Reproduce the data verbatim from its first line through the line containing "whether my content", both included.

◇ ◇ ◇ ◇ ◇ ◇ ◇

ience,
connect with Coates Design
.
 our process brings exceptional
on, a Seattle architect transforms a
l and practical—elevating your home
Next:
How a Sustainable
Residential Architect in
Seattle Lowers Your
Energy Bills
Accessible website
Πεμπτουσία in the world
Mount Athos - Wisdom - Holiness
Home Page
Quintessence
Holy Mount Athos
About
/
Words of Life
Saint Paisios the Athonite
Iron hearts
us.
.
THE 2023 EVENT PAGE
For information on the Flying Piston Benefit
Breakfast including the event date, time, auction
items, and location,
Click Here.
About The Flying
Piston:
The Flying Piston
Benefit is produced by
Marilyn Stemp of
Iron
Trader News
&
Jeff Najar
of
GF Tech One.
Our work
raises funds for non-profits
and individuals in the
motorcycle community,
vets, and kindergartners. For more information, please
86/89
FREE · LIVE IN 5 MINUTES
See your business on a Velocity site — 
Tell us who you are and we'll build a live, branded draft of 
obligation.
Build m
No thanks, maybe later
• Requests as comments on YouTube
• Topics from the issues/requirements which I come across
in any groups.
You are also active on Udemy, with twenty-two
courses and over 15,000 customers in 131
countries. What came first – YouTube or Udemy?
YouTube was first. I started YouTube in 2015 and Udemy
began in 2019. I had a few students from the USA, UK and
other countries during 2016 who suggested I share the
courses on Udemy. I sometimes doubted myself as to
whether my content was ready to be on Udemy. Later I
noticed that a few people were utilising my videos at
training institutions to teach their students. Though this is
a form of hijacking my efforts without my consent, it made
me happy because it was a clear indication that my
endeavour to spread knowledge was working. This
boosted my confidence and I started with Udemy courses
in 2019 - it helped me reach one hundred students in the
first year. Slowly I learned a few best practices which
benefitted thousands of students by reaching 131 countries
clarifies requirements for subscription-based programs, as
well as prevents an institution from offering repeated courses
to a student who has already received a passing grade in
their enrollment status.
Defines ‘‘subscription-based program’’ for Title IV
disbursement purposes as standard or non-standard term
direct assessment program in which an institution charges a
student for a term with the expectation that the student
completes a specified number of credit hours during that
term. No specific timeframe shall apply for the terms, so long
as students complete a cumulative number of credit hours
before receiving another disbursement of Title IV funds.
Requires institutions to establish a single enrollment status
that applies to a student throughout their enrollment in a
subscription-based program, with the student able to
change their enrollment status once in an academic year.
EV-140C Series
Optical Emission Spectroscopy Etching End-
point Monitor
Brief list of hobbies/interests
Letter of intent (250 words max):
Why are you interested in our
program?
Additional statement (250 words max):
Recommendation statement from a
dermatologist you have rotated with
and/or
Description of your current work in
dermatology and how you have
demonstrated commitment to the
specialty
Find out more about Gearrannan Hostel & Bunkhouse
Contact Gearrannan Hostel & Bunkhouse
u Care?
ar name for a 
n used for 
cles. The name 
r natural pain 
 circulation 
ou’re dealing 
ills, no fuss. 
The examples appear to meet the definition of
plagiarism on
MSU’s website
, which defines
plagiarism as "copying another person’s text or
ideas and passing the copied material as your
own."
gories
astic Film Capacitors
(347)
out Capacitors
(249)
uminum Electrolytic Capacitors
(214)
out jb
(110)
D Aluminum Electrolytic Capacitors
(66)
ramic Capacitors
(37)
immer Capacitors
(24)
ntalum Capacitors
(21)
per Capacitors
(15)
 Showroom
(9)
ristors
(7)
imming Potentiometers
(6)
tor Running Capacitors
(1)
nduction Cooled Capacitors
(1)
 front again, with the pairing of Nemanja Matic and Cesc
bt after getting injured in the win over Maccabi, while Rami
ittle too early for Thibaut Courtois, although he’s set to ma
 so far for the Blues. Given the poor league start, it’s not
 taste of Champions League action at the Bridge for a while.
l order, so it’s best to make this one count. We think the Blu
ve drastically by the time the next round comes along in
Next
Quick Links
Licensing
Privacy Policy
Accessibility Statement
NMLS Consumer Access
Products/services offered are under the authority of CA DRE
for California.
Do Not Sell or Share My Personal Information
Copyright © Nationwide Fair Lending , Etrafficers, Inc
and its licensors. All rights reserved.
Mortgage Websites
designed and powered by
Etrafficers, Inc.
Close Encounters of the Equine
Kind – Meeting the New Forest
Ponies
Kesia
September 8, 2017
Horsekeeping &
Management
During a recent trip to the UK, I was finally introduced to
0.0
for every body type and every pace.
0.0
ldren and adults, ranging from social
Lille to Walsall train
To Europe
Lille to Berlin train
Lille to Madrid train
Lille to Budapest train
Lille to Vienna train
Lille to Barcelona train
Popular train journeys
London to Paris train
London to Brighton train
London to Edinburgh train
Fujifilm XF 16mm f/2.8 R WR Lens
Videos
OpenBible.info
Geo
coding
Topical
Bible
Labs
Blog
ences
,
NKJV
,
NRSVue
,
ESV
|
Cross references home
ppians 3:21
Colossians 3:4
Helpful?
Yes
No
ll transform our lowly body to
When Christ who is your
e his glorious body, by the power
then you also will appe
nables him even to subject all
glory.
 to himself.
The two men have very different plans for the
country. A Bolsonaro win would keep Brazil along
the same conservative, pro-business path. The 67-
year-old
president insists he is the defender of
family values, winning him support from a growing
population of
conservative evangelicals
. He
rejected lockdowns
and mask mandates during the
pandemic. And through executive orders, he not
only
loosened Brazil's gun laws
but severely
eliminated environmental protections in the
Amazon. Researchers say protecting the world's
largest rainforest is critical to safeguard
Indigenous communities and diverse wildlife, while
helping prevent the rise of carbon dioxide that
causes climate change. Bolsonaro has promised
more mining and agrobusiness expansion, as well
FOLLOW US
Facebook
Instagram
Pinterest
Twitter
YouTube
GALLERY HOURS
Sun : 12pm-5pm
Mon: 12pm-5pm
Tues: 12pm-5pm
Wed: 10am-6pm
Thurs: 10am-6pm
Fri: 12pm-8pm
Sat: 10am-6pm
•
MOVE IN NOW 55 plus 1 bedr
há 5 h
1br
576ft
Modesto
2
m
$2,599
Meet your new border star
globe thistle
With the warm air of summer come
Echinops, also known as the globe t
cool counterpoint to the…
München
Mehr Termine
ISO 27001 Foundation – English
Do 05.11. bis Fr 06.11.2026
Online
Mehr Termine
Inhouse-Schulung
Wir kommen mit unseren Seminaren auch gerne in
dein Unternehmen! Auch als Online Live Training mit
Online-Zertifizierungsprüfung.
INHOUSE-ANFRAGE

◇ ◇ ◇ ◇ ◇ ◇ ◇

◆ TASK ANSWER
ience,
connect with Coates Design
.
 our process brings exceptional
on, a Seattle architect transforms a
l and practical—elevating your home
Next:
How a Sustainable
Residential Architect in
Seattle Lowers Your
Energy Bills
Accessible website
Πεμπτουσία in the world
Mount Athos - Wisdom - Holiness
Home Page
Quintessence
Holy Mount Athos
About
/
Words of Life
Saint Paisios the Athonite
Iron hearts
us.
.
THE 2023 EVENT PAGE
For information on the Flying Piston Benefit
Breakfast including the event date, time, auction
items, and location,
Click Here.
About The Flying
Piston:
The Flying Piston
Benefit is produced by
Marilyn Stemp of
Iron
Trader News
&
Jeff Najar
of
GF Tech One.
Our work
raises funds for non-profits
and individuals in the
motorcycle community,
vets, and kindergartners. For more information, please
86/89
FREE · LIVE IN 5 MINUTES
See your business on a Velocity site — 
Tell us who you are and we'll build a live, branded draft of 
obligation.
Build m
No thanks, maybe later
• Requests as comments on YouTube
• Topics from the issues/requirements which I come across
in any groups.
You are also active on Udemy, with twenty-two
courses and over 15,000 customers in 131
countries. What came first – YouTube or Udemy?
YouTube was first. I started YouTube in 2015 and Udemy
began in 2019. I had a few students from the USA, UK and
other countries during 2016 who suggested I share the
courses on Udemy. I sometimes doubted myself as to
whether my content was ready to be on Udemy. Later I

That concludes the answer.